We have invoked the fetch data task, obtained the data from there and sent it over to the process data task. The dependencies between the tasks and the passing of data between these tasks which could be running on different workers on different nodes on the network is all handled by Airflow. All of the XCom usage for data passing between these tasks is abstracted away from the DAG author in Airflow 2.0. However, XCom variables are used behind the scenes and can be viewed using the Airflow UI as necessary for debugging or DAG monitoring. Similarly, task dependencies are automatically generated within TaskFlows based on the functional invocation of tasks. In Airflow 1.x, tasks had to be explicitly created and dependencies specified as shown below.

Deep dive into Airflow executors

In Airflow's architecture, executors determine how tasks within DAGs are executed. Airflow support many type of executor, for example, the SequentialExecutor, This is the default executor, it executes tasks sequentially, used mainly for testing or local development, the LocalExecutor runs tasks in parallel on a single machine but lacks distribution across multiple nodes, KubernetesExecutor and CeleryExecutor...

Setting Up Celery Executor

For production environments, CeleryExecutor or KubernetesExecutor are commonly chosen due to their ability to handle distributed, parallel task execution across multiple workers or containers. In the next section, we will see how to use celery as executor. Check out this course if you want to learn how to create workflows using celery.

Celery is one of the most popular executors for Airflow and is particularly useful for scaling workflows across multiple machines. This executor allow to run multiple tasks in parallel across a distributed system and simplify the scalability by adding more workers.

To use CeleryExecutor, configure it in your `airflow.cfg` file, as follow:

1
2[core]
3executor = CeleryExecutor
4[celery]
5broker_url = redis://localhost:6379/0 # or RabbitMQ, e.g., amqp://localhost
6result_backend = db+postgresql://user:password@localhost/airflow # Task results storage
7

Build your own executor

The best thing about Airflow is that it's highly extensively, The core functionality of Airflow (such as authentication) can also be extended to leverage external services. Executors are the mechanism by which task instances get run. There are several executor implementations built-in Airflow, each with their own unique characteristics and capabilities.

If you have a private tool/service for task execution that is only available to you or your organization. You may consider Building your own executor. All Airflow executors implement a common interface so that they are pluggable and any executor has access to all abilities and integrations within Airflow. The Airflow scheduler uses this interface to interact with the executor. The public interface is the BaseExecutor. For more information about Airflow's public interface see Public Interface of Airflow https://airflow.apache.org/docs/apache-airflow/stable/core-concepts/executor/index.html

Wrap Up

Apache Airflow is a powerful tool for managing workflows, especially in data engineering. With Airflow, you can automate and monitor pipelines with ease, improving the efficiency and reliability of your workflows. By following this guide, you should have a solid understanding of the basics of Airflow and how to get started with building and managing DAGs.

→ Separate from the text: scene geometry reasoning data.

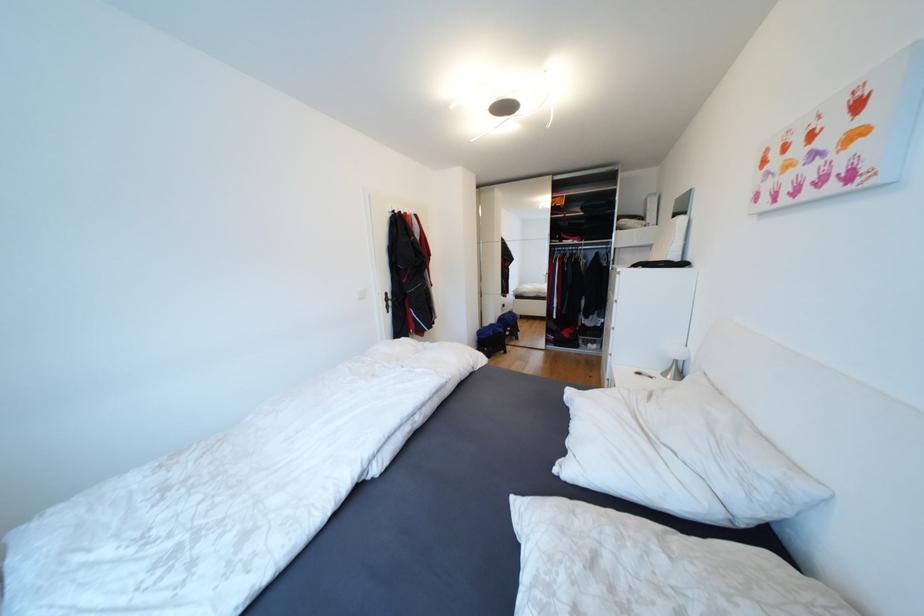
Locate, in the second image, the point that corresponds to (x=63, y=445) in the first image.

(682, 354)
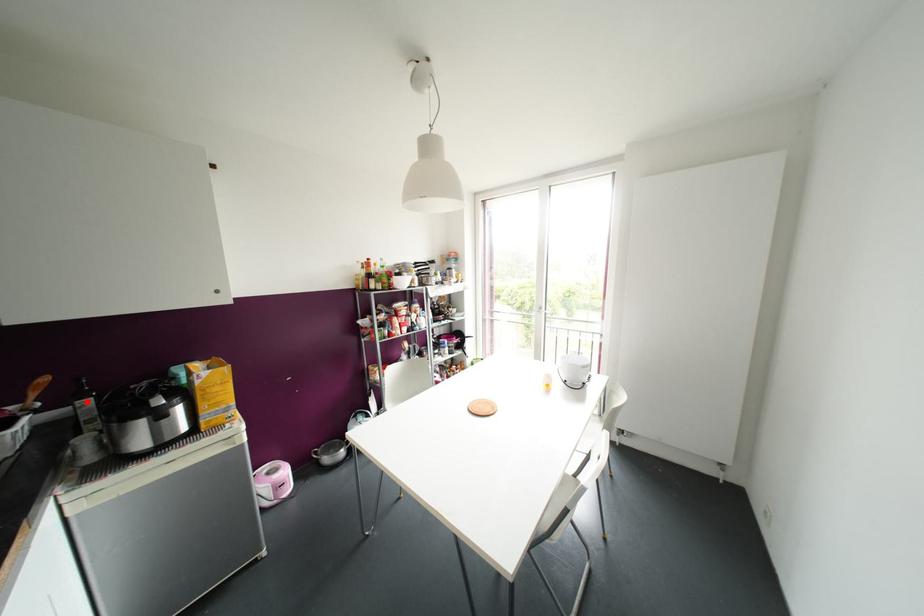
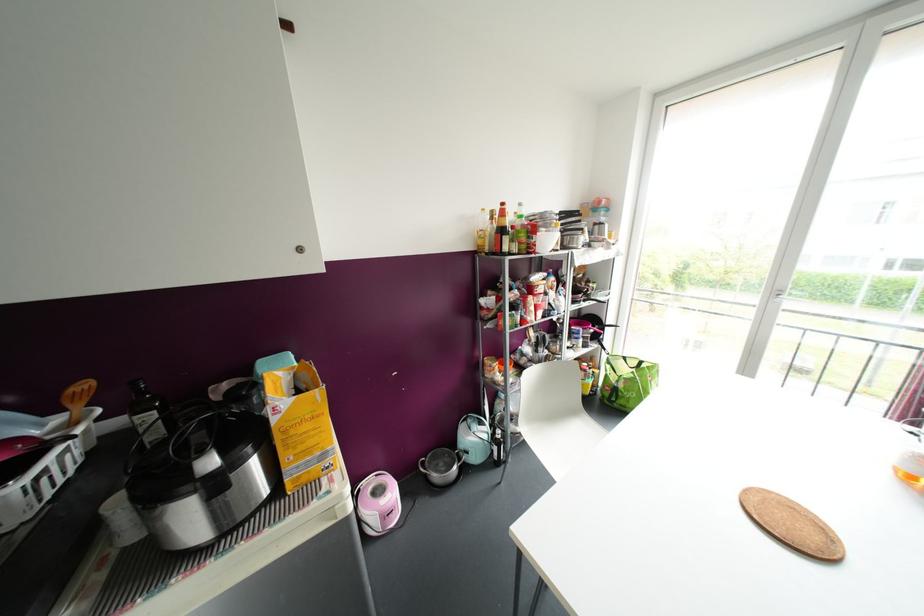
In the second image, find the point that corresponds to the highlighted location in the first image.

(150, 416)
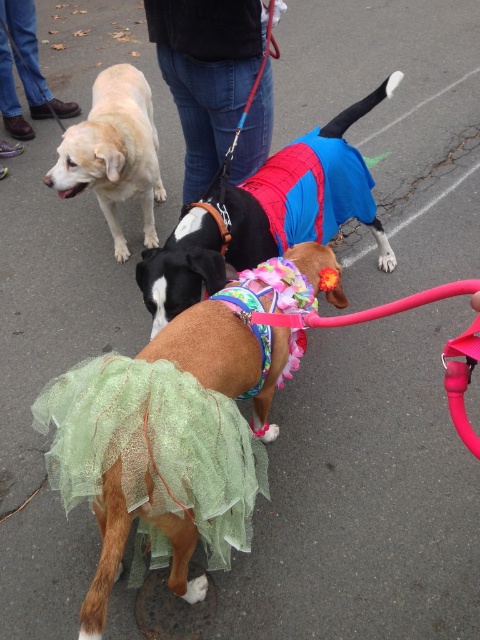
You are a photographer trying to capture a photo of the shiny blue coat at center and the matte yellow dog at left. Based on their positions, which one is closer to the camera?

The shiny blue coat at center is positioned under the matte yellow dog at left, meaning the matte yellow dog at left is closer to the camera.

You are a photographer trying to capture a clear shot of the green tulle ballet skirt at center and the brushed leather shoes at lower left. Since you want both subjects in focus, which one should you focus on first to ensure the other is also in the frame?

The green tulle ballet skirt at center is in front of the brushed leather shoes at lower left. Therefore, focusing on the green tulle ballet skirt at center first will ensure the brushed leather shoes at lower left are also in focus since it is behind it.

You are a photographer trying to capture the dogs in the scene. You notice a shiny blue coat at center located at point (266, 216). Can you determine which dog is wearing the shiny blue coat at center?

The shiny blue coat at center is worn by the dog dressed in a Spider Man costume.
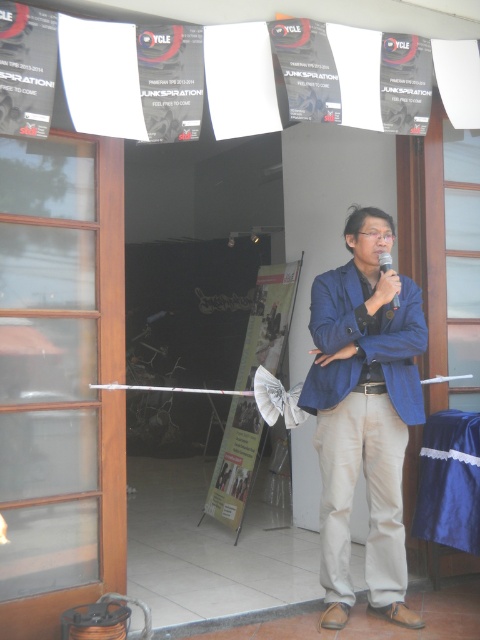
You are organizing a conference and need to pack the equipment. The matte blue jacket at center and the black plastic microphone at center are both on the table. Which item requires more space in the storage box?

The matte blue jacket at center requires more space in the storage box because it is bigger than the black plastic microphone at center.

You are a photographer setting up for an event. You need to position a 1.8m tall tripod so that it doesn not block the view through the clear glass door at left and the white fabric poster at center. Given that the tripod will occupy space, which object should you place the tripod closer to?

The clear glass door at left is much taller than the white fabric poster at center, so placing the tripod closer to the white fabric poster at center would be better to avoid blocking the view through the taller door.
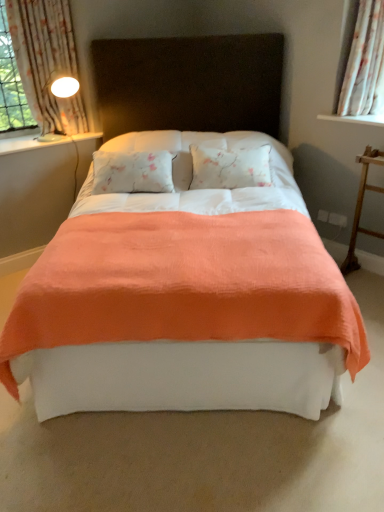
What do you see at coordinates (361, 207) in the screenshot? I see `wooden ladder at right` at bounding box center [361, 207].

The height and width of the screenshot is (512, 384). What do you see at coordinates (185, 261) in the screenshot? I see `coral fabric bed at center` at bounding box center [185, 261].

Where is `floral fabric curtain at left, which is counted as the first curtain, starting from the left`? The image size is (384, 512). floral fabric curtain at left, which is counted as the first curtain, starting from the left is located at coordinates (46, 61).

Measure the distance between white floral fabric curtain at upper right, which is the second curtain from left to right, and camera.

white floral fabric curtain at upper right, which is the second curtain from left to right, and camera are 8.52 feet apart.

Locate an element on the screen. Image resolution: width=384 pixels, height=512 pixels. white glossy window sill at left is located at coordinates (41, 142).

You are a GUI agent. You are given a task and a screenshot of the screen. Output one action in this format:
    pyautogui.click(x=<x>, y=<y>)
    Task: Click on the wooden ladder at right
    Image resolution: width=384 pixels, height=512 pixels.
    Given the screenshot: What is the action you would take?
    [361, 207]

How many degrees apart are the facing directions of white floral fabric curtain at upper right, which is the first curtain in right-to-left order, and floral fabric curtain at left, which is counted as the second curtain, starting from the right?

The facing directions of white floral fabric curtain at upper right, which is the first curtain in right-to-left order, and floral fabric curtain at left, which is counted as the second curtain, starting from the right, are 90 degrees apart.

Are white floral fabric curtain at upper right, which is the second curtain from left to right, and floral fabric curtain at left, which is counted as the first curtain, starting from the left, far apart?

Yes, white floral fabric curtain at upper right, which is the second curtain from left to right, and floral fabric curtain at left, which is counted as the first curtain, starting from the left, are quite far apart.

From a real-world perspective, who is located lower, white floral fabric curtain at upper right, which is the second curtain from left to right, or floral fabric curtain at left, which is counted as the first curtain, starting from the left?

From a 3D spatial view, floral fabric curtain at left, which is counted as the first curtain, starting from the left, is below.

Does white glossy lamp at upper left have a larger size compared to floral fabric curtain at left, which is counted as the second curtain, starting from the right?

Actually, white glossy lamp at upper left might be smaller than floral fabric curtain at left, which is counted as the second curtain, starting from the right.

In this article, we covered:

  • Airflow's core concepts
  • How to create and run a DAG
  • Advanced concepts, including branching and XCom

With this knowledge, you can start leveraging Apache Airflow to automate complex data pipelines and workflows. While building your Workflow using Airflow, you should consider the following best practices:

  • Organize code into reusable components, especially when tasks share similar logic. This makes debugging easier and reduces redundant code.
  • Tasks should be idempotent they should produce the same result if run multiple times. This is particularly important if tasks need to be retried due to failures.
  • Set retries and use `try-except` blocks within tasks to handle errors gracefully. Additionally, configure alerts for failed DAG runs.